Monday, February 11, 2008

Using Hume

I highly recommend the web site edge.org. Although many of the posters are antireligious, the collective intellect present in this space is amazing.

This year, the owner of edge.org asked, "What have you changed your mind about? Why?"

One post that particularly intrigued me was by Frank Wilczek.

Here is the direct link to his answer:
http://www.edge.org/q2008/q08_11.html#wilczek

I was particularly interested in the following sentence: "David Hume already set out the main arguments for religious skepticism in the early eighteenth century." After reading Dr. Wilczek's thoughtful post, I decided to read some Hume myself.

What I found most intriguing is that Hume himself does not deny the possibility of a God. He makes a strong case that the God of the Bible is not consistent with observable reality.

I now quote David Hume directly from Philosophy: History and Problems, edited by Samuel Enoch Stumpf.

"If a very limited intelligence whom we shall suppose utterly unacquainted with the universe were assured that it were the production of a very good, wise, and powerful Being, however finite, he would, from his conjectures, form beforehand a different notion of it from what we find it to be by experience; nor would he ever imagine, merely from these attributes of the cause of which he is informed, that the effect could be so full of vice and misery and disorder, as it appears in this life.

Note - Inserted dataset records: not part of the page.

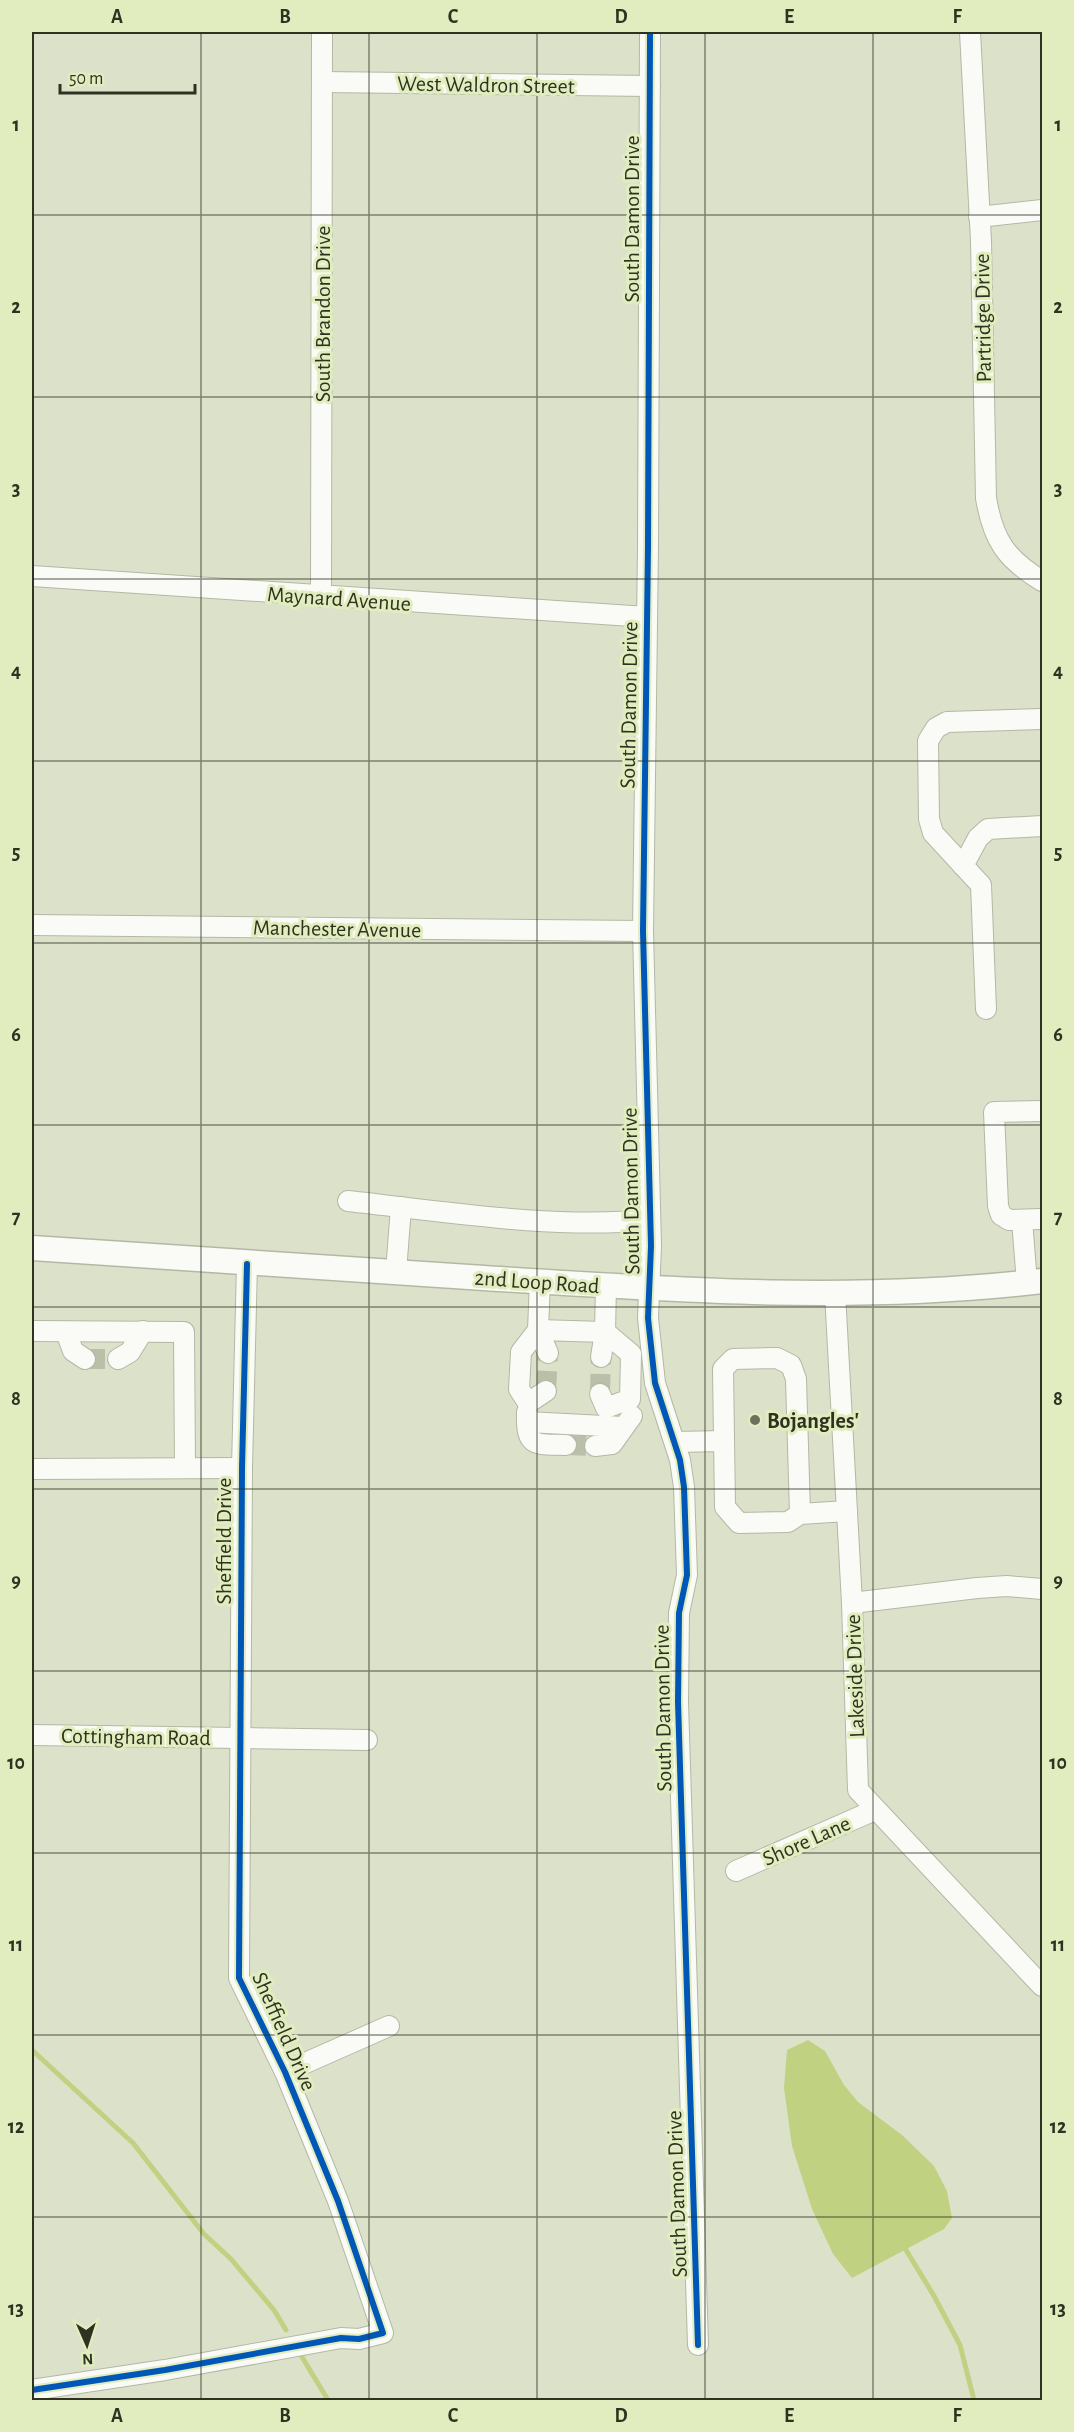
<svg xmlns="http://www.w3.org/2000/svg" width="1074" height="2432" viewBox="0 0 1074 2432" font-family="'Alegreya Sans',sans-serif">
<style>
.water{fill:#c0d182}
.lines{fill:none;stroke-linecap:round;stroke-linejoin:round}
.stream{stroke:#c0d182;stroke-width:5}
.minor-tunnel{stroke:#b9bfa8;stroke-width:20;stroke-dasharray:20 10;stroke-linecap:butt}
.minor-casing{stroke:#b3b8a4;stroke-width:22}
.major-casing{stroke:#b3b8a4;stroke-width:27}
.minor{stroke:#fafbf7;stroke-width:20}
.major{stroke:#fafbf7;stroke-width:24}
.cycleway-casing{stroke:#e1edbf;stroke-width:10}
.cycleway{stroke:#0057b8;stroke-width:6}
.grid{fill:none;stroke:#2e3220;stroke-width:1.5;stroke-opacity:0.55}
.poi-dot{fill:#6b705c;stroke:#e1edbf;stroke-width:2}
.labels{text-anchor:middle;stroke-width:6;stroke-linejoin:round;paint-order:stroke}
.street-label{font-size:22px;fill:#2e3220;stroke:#e1edbf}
.poi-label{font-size:22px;font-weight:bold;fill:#2e3220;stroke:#e1edbf;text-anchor:start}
.neatline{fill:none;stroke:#2e3220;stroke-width:2}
.grid-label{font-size:20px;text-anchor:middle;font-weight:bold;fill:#2e3220}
</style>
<rect width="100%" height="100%" fill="#dce2ca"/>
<path class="water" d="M808,2040L825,2051L844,2085L858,2102L902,2135L934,2166L947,2191L952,2218L944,2229L852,2278L833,2254L812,2209L792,2146L784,2088L787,2050Z"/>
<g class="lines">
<g class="stream">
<path d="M32,2050L133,2143L204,2234L231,2259L274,2310L286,2330"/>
<path d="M903,2245L934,2296L960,2345L974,2400"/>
<path d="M302,2357L328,2400"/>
</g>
<g class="minor-tunnel">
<path d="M85,1359H118"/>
<path d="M546,1391L548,1353"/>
<path d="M600,1394L601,1357"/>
<path d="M566,1445L595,1446"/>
</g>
<g class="minor-casing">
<g id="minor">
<path d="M650,32L648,547L643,931L651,1246L648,1318L655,1383L680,1460L684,1487L687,1575L679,1613L678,1702L698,2345"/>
<path d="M970,32L981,241L986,498C993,540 1006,559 1042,581"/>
<path d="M323,82L650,86"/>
<path d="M979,217L1042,210"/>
<path d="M32,576L647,617"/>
<path d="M321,597L322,32"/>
<path d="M963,866L978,838L988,829L1042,826"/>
<path d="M32,925L643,931"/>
<path d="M986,1009L981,885L933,833L929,819L928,741L936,728L947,722L1042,719"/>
<path d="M1042,1111L994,1112L998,1206L1001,1215L1009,1220L1042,1219"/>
<path d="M348,1201C448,1212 550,1229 650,1220"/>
<path d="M1022,1220L1027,1283"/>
<path d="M396,1272L401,1207"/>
<path d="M540,1281L538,1330L521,1352L519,1389L528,1403L546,1391"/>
<path d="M835,1293L852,1603L858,1790L1042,1986"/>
<path d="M32,1331L184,1332L185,1468"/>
<path d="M66,1332L73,1351L85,1359"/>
<path d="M548,1353L538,1330L605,1332L606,1286"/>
<path d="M118,1359L130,1352L143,1331"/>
<path d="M600,1394L606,1408L630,1399L631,1354L605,1332L601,1357"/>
<path d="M527,1412C526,1448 534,1444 566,1445"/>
<path d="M527,1422L623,1427"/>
<path d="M675,1442L724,1441"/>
<path d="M595,1446L612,1444L632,1416"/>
<path d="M32,1469L242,1468"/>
<path d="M800,1514L788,1522L739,1523L725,1507L723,1369L733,1359L777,1358L791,1365L796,1379L800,1514L847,1511"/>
<path d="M852,1603L977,1588L1007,1586L1042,1589"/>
<path d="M32,1735L367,1740"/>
<path d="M736,1871L875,1810"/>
<path d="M285,2072L389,2026"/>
<path d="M32,2390L165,2370L341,2338L359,2339L383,2333L338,2201L285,2072L239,1978L242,1468L247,1264"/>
</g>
</g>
<g class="major-casing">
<path id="major" d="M32,1248C182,1259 333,1268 484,1278C670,1290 856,1303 1042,1281"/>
</g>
<use href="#minor" class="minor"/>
<use href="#major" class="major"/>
<g class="cycleway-casing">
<g id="cycleway">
<path d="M650,32L648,547L643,931L651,1246L648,1318L655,1383L680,1460L684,1487L687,1575L679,1613L678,1702L698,2345"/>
<path d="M32,2390L165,2370L341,2338L359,2339L383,2333L338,2201L285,2072L239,1978L242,1468L247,1264"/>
</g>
</g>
<use href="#cycleway" class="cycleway"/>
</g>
<path class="grid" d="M201,32V2400M369,32V2400M537,32V2400M705,32V2400M873,32V2400M32,215H1042M32,397H1042M32,579H1042M32,761H1042M32,943H1042M32,1125H1042M32,1307H1042M32,1489H1042M32,1671H1042M32,1853H1042M32,2035H1042M32,2217H1042"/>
<circle class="poi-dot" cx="755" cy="1420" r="6"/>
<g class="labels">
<g class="street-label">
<text transform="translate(486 84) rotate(1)" y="8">West Waldron Street</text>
<text transform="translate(631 219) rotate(-90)" y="8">South Damon Drive</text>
<text transform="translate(322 314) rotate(-90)" y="8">South Brandon Drive</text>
<text transform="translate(982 318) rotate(-91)" y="8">Partridge Drive</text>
<text transform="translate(339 598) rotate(4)" y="8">Maynard Avenue</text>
<text transform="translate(628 705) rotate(-89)" y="8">South Damon Drive</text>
<text transform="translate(337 928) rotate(1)" y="8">Manchester Avenue</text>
<text transform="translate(630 1191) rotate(-91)" y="8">South Damon Drive</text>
<text transform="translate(537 1281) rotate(4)" y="8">2nd Loop Road</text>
<text transform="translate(223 1541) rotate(-90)" y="8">Sheffield Drive</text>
<text transform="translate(854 1676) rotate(-92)" y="8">Lakeside Drive</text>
<text transform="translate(662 1708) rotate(-91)" y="8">South Damon Drive</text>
<text transform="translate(136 1736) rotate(1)" y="8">Cottingham Road</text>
<text transform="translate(806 1840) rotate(-24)" y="8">Shore Lane</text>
<text transform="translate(285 2031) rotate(66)" y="8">Sheffield Drive</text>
<text transform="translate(676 2194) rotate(-92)" y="8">South Damon Drive</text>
</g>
<g class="poi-label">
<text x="767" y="1428">Bojangles'</text>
</g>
</g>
<rect width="1074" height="2432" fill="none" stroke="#e1edbf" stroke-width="66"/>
<g transform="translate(87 2345) rotate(177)" stroke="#e1edbf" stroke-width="4.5" paint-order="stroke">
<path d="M0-4.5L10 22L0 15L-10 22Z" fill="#2e3220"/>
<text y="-9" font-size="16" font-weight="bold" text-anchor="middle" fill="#2e3220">N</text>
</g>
<path d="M60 84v9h135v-9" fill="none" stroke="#2e3220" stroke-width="3"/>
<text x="69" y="84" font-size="18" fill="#2e3220" stroke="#e1edbf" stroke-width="4.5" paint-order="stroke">50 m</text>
<rect x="33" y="33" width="1008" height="2366" class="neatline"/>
<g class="grid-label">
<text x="117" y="23">A</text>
<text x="285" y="23">B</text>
<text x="453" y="23">C</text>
<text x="621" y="23">D</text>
<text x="789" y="23">E</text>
<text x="957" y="23">F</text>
<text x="16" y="131">1</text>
<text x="1058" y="131">1</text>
<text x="16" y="313">2</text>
<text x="1058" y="313">2</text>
<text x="16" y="495">3</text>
<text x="1058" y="495">3</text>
<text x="16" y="677">4</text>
<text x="1058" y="677">4</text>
<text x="16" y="859">5</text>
<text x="1058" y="859">5</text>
<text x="16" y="1041">6</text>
<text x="1058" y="1041">6</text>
<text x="16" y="1223">7</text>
<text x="1058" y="1223">7</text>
<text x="16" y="1405">8</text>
<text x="1058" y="1405">8</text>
<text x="16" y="1587">9</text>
<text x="1058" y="1587">9</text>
<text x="16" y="1769">10</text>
<text x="1058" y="1769">10</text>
<text x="16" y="1951">11</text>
<text x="1058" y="1951">11</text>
<text x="16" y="2133">12</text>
<text x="1058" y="2133">12</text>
<text x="16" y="2315">13</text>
<text x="1058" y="2315">13</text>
<text x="117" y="2422">A</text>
<text x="285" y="2422">B</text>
<text x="453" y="2422">C</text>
<text x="621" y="2422">D</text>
<text x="789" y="2422">E</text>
<text x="957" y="2422">F</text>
</g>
</svg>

Supposing now that this person were brought into the world, still assured that it was the workmanship of such a sublime and benevolent Being, he might, perhaps, be surprised at the disappointment, but would never retract his former belief if founded on any very solid argument, since such a limited intelligence must be sensible of his own blindness and ignorance, and must allow that there may be many solutions of those phenomena which will forever escape his comprehension. But supposing, which is the real case with regard to man, that this creature is not antecedently convinced of a supreme intelligence, benevolent and powerful, but is left to gather such a belief from appearances of things--this entirely alters the case, nor will he ever find any reason for such a conclusion....

"In short, I repeat the question: Is the world, considered in general and as it appears to us in this life, different from what a man or such a limited being would, beforehand, expect from a very powerful, wise, and benevolent Deity? It must be strange to assert the contrary....

"The first circumstance which introduces evil is that contrivance or economy of the animal creation by which pains, as well as pleasures, are employed to excite all creatures to action, and make them vigilant in the great work of self-preservation. Now pleasure alone, in its various degrees, seems to human understanding sufficient for this purpose....

"But a capacity for pain would not alone produce pain were it not for the second circumstance, viz., the conducting of the world by general laws; ... might not the Deity exterminate all ill, wherever it were to be found, and produce all good, without any preparation or long progress of causes and effects?

"...but this ill would be very rare were it not for the third circumstance which I proposed to mention, viz., the great frugality with which all powers and faculties are distributed to every particular being. So well adjusted are the organs and capacities of all animals, and so well fitted to their preservation, that, as far as history or tradition reaches, there appears not to be any single species which has yet been extinguished in the universe....

"The fourth circumstance whence arises the misery and ill of the universe is the inaccurate workmanship of all the springs and principles of the great machine of nature."

These extended quotes are taken from Dialogues Concerning Natural Religion, published 1779.

My key reply is that if a human must conclude the existence of God from observable phenomena, then it is reasonable to conclude that no God exists. But Christians do claim a priori that God exists. We also claim the historical accuracy of the Bible.

This is a silly thought, but if humans ever invent time travel, we will be able to place the Resurrection within the realm of the observable and disprovable.

In fact, if we can exit space-time and observe creation directly, and not simply a mathematical model, then we will have another disprovable hypothesis: God created all things.